Aston Martin a conclu un accord de financement avec HPS, la branche de crédit privé de Blackstone, pouvant aller jusqu’à 550 millions de livres, garanti par les marques et les droits de marque essentiels de l’entreprise. D’après Sina Finance, la transaction a suscité la colère des détenteurs d’obligations pour un montant de 1,3 milliard de livres, et les parties se dirigent vers un contentieux à enjeux élevés.

Le 22 juillet, Aston Martin a indiqué que l’accord comprend un premier emprunt de 450 millions de livres, avec une option permettant d’ajouter ensuite 100 millions de livres. Dans le cadre de l’arrangement, près de 200 droits de marque, dont le nom « Aston Martin » et le logo ailé, ont été transférés à l’entité basée aux îles Caïman, Silverco, afin de garantir le prêt de HPS.

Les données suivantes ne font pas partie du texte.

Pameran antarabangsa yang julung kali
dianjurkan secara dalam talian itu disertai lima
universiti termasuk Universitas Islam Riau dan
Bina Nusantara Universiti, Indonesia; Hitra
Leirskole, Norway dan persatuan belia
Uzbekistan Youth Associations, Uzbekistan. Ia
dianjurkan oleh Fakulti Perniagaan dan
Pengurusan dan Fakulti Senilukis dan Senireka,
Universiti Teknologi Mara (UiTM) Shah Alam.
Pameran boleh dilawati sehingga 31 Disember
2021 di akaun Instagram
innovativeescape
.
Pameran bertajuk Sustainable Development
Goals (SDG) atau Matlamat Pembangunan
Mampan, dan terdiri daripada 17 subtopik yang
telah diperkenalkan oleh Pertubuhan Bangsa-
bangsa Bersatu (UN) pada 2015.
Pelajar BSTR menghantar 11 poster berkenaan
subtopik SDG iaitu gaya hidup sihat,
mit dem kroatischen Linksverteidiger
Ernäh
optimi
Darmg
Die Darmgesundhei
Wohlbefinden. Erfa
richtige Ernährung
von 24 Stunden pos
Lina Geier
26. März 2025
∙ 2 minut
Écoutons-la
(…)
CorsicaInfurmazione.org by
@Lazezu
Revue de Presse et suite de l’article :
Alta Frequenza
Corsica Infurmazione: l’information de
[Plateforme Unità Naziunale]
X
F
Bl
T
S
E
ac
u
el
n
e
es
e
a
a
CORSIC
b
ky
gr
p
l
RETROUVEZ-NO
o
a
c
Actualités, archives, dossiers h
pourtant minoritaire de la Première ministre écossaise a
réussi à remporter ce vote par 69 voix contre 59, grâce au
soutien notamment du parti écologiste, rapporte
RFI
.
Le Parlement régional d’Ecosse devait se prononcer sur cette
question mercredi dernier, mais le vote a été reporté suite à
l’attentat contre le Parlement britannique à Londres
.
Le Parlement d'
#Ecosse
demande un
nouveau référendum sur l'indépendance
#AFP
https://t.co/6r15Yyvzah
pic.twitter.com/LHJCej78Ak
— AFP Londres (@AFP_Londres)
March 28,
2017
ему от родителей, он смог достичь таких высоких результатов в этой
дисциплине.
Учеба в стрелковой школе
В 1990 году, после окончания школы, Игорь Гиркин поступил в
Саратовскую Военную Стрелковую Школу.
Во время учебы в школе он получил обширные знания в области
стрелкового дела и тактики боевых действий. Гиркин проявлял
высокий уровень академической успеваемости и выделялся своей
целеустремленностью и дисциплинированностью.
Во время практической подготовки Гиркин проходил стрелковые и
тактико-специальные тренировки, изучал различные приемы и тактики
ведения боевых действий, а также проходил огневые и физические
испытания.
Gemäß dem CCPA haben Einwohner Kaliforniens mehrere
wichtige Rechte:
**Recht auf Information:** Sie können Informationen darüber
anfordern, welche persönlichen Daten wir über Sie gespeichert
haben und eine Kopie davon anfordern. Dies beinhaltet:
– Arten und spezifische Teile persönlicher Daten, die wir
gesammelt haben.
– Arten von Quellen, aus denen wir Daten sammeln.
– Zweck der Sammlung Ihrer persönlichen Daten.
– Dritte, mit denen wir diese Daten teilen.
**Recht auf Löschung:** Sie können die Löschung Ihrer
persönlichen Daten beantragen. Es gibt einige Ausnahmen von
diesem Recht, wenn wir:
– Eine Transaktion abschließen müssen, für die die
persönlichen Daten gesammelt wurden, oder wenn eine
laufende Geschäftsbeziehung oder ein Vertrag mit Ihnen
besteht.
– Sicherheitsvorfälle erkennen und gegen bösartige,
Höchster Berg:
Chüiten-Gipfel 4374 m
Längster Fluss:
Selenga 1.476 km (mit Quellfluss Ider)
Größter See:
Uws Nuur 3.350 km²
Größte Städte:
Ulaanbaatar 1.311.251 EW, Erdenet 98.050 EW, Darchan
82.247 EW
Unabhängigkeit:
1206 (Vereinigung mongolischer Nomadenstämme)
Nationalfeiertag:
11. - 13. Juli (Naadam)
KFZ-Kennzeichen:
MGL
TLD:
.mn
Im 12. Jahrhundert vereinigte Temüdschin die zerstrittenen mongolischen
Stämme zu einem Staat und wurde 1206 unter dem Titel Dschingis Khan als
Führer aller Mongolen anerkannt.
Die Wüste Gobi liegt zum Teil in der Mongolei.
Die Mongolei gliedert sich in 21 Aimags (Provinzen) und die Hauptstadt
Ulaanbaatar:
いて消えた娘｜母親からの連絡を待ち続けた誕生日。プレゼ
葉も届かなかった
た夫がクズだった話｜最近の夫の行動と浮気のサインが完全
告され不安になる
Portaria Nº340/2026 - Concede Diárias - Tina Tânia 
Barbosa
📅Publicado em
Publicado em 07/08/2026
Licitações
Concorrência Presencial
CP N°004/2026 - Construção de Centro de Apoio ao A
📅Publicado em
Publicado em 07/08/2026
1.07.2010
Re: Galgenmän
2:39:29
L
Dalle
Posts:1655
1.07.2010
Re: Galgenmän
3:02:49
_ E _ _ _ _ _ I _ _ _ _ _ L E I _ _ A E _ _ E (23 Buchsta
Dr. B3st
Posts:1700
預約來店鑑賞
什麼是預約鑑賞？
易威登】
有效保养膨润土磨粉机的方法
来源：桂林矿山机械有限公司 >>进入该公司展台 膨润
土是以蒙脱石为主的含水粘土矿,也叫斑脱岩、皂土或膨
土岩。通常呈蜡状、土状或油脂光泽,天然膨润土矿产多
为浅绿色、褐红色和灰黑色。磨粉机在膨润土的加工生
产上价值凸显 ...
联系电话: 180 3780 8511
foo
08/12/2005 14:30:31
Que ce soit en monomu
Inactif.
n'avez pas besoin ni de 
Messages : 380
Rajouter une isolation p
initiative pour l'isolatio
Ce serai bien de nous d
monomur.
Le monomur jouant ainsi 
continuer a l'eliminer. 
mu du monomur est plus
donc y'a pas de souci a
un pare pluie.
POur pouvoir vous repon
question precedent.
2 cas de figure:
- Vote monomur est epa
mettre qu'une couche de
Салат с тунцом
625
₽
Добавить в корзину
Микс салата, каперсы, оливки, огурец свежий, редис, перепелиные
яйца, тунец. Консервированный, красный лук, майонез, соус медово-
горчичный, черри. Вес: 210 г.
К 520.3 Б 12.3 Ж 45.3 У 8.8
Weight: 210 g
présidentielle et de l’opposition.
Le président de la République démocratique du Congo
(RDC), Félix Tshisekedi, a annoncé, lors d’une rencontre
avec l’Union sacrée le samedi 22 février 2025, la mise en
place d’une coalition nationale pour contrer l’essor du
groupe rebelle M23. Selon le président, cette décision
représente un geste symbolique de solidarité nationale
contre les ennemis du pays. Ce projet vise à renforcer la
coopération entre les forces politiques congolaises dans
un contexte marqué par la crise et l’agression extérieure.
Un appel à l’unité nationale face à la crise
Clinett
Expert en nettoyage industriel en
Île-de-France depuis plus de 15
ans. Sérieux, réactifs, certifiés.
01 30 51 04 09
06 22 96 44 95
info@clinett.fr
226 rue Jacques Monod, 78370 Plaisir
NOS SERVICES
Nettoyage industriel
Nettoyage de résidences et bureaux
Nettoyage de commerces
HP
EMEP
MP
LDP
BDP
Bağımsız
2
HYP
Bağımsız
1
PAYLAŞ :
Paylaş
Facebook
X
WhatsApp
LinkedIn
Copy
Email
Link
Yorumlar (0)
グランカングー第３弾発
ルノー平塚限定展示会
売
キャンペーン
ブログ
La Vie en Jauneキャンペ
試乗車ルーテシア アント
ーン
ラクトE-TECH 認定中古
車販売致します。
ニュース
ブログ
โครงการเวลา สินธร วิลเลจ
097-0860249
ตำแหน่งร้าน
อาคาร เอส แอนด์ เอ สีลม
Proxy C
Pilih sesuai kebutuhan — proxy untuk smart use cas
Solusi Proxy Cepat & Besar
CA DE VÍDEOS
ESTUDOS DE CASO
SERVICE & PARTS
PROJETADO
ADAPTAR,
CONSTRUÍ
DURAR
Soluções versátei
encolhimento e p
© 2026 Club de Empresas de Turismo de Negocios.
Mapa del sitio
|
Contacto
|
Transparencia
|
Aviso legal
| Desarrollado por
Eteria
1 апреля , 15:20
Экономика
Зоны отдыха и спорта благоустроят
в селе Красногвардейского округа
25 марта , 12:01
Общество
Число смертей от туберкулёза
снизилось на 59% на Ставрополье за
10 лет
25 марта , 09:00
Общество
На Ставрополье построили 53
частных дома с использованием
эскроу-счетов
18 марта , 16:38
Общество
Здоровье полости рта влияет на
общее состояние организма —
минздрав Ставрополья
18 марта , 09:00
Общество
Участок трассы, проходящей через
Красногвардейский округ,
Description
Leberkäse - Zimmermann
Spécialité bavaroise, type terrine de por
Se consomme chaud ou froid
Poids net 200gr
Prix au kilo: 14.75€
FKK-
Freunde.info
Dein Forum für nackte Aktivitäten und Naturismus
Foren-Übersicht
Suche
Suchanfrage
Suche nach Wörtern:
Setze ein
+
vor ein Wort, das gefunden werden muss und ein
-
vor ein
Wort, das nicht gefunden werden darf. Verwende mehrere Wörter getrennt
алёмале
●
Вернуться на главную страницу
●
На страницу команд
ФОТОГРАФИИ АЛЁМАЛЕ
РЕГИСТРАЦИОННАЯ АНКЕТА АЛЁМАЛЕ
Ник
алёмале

Des créanciers existants avaient déjà proposé un financement à l’entreprise, mais leur demande a été rejetée. D’après Sina Finance, un groupe de créanciers comprenant des hedge funds basés à Londres, Arini Capital Management et Tresidor Investment Management, a demandé à un tribunal de New York une procédure de communication et de découverte des éléments de preuve, afin d’obtenir des documents et des témoignages de la part de HPS, d’Authentic Brands et de leurs conseils, Moelis et Lazard, en prévision d’un procès au Royaume-Uni.

Le PDG d’Aston Martin, Adrian Hallmark, a défendu l’opération en déclarant qu’elle donne à l’entreprise « une résilience et une flexibilité supplémentaires pour exécuter ses plans actuels et futurs en matière de produits ». La transaction a fait baisser les prix des obligations de la société et a entraîné une dégradation plus profonde de sa note de crédit dans la catégorie des obligations indésirables.